ENTERTAINMENT
14/12/2018 14:01 CET | Aktualisiert 14/12/2018 15:25 CET

Nach Royal-Streit: Deshalb ist Meghan "frustriert und gestresst"

Herzogin Meghan hat die Situation im Kensington Palace satt.

  • Herzogin Meghan steht derzeit unter hohem Druck: Angeblich gilt sie bei ihren Angestellten als Tyrannin und hat oft Streit mit Herzogin Kate.
  • Ein Royal-Insider erklärt, warum die Herzogin von Sussex die derzeitige Situation satt hat.
  • Im Video oben seht ihr ein weiteres Indiz für die schlechte Stimmung bei den Royals, denn eine weitere Angestellte von Meghan hat ihren Job gekündigt.

Die Gerüchteküche rund um den vermeintlichen Royal-Streit zwischen Herzogin Meghan und Herzogin Kate hört nicht auf zu brodeln. Immer wieder wurden Stimmen von Royal-Insidern und ehemaligen Mitarbeiten des Buckingham Palace laut, die vor allem Herzogin Meghan nicht gut dastehen lassen. 
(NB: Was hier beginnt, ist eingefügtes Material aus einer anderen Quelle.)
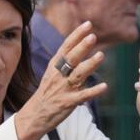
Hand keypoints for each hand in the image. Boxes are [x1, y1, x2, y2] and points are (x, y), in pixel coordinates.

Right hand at [15, 21, 107, 139]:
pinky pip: (83, 96)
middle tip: (93, 36)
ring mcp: (63, 88)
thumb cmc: (47, 92)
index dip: (77, 35)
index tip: (88, 24)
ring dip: (90, 65)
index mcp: (55, 66)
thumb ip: (64, 60)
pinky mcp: (68, 102)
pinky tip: (104, 86)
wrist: (35, 114)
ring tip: (101, 56)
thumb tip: (79, 45)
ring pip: (78, 74)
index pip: (66, 46)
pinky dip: (94, 91)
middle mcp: (58, 75)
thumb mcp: (52, 73)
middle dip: (82, 47)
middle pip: (71, 58)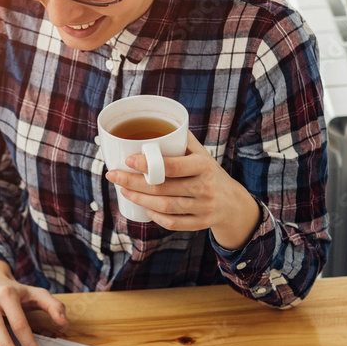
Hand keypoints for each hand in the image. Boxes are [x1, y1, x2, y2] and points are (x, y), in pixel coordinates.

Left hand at [105, 131, 260, 249]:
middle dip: (133, 183)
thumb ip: (181, 140)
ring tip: (123, 189)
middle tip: (113, 175)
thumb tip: (155, 121)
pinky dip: (154, 216)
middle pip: (162, 188)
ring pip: (164, 207)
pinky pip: (172, 223)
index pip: (172, 166)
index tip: (128, 160)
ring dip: (139, 199)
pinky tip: (142, 207)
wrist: (233, 203)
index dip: (148, 165)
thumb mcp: (202, 153)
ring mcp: (202, 208)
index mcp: (203, 166)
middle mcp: (204, 188)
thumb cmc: (209, 173)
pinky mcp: (199, 224)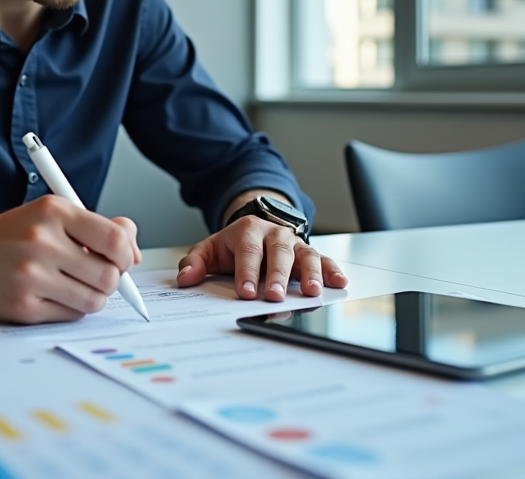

Die Herzogin wird in den Medien als Tyrannin dargestellt, die immer ihre eigenen Vorstellungen durchbringen will und dabei sogar Angestellte und Herzogin Kate zum Weinen gebracht haben soll. 

Seit Weihnachten im vergangenen Jahr soll es immer wieder zu Streitigkeiten zwischen den Ehefrauen von Prinz Harry und Prinz William gekommen sein. Auch die Beziehung der Brüder habe demnach darunter gelitten.

Um das Gerüchtewirrwarr in den Griff zu bekommen, hat sich vor Kurzem auch der Kensington Palace eingemischt und den beiden Herzoginnen geraten, zu allen Vorwürfen zu schweigen.

Herzogin Meghan hat die Situation im Kensington Palace satt

Nun haben Royal-Insider der US-amerikanischen Boulevard-Zeitung “US Weekly” erzählt, wie sich Herzogin Meghan seit dem Schweigeverbot angeblich fühlt. Mehrere britische Medien, unter anderem die “Daily Mail”, berichteten darüber.

So sagte einer Insider, dass die Herzogin es satt habe, nicht für sich selbst sprechen zu können.

Die schwangere Herzogin empfinde ihre derzeitige Situation als “frustrierend” und sei “gestresst”, “keine Stimme” zu haben. Sie habe es satt, nicht für sich sprechen zu dürfen. Sie empfinde das als “schwächendes Gefühl”.

Bevor Meghan Prinz Harry heiratete, war sie stark in sozialen Medien aktiv, hatte einen Blog und hielt mehrere Reden vor den Vereinten Nationen, um sich für Frauenrechte stark zu machen.

Von Royals wird aber erwartet, dass sie politisch neutral bleiben und darüber kein Wort verlieren. Daher musste Herzogin Meghan auch ihre Social-Media-Konten schließen.

Eine königliche Quelle erzählte der “US Weekly”:

“Sie war immer auf ihre eigene Stimme angewiesen, um sich für andere und für sich selbst einzusetzen. Sie war schon immer so unabhängig, ihr ganzes Leben lang, und das ist ihr alles genommen worden.”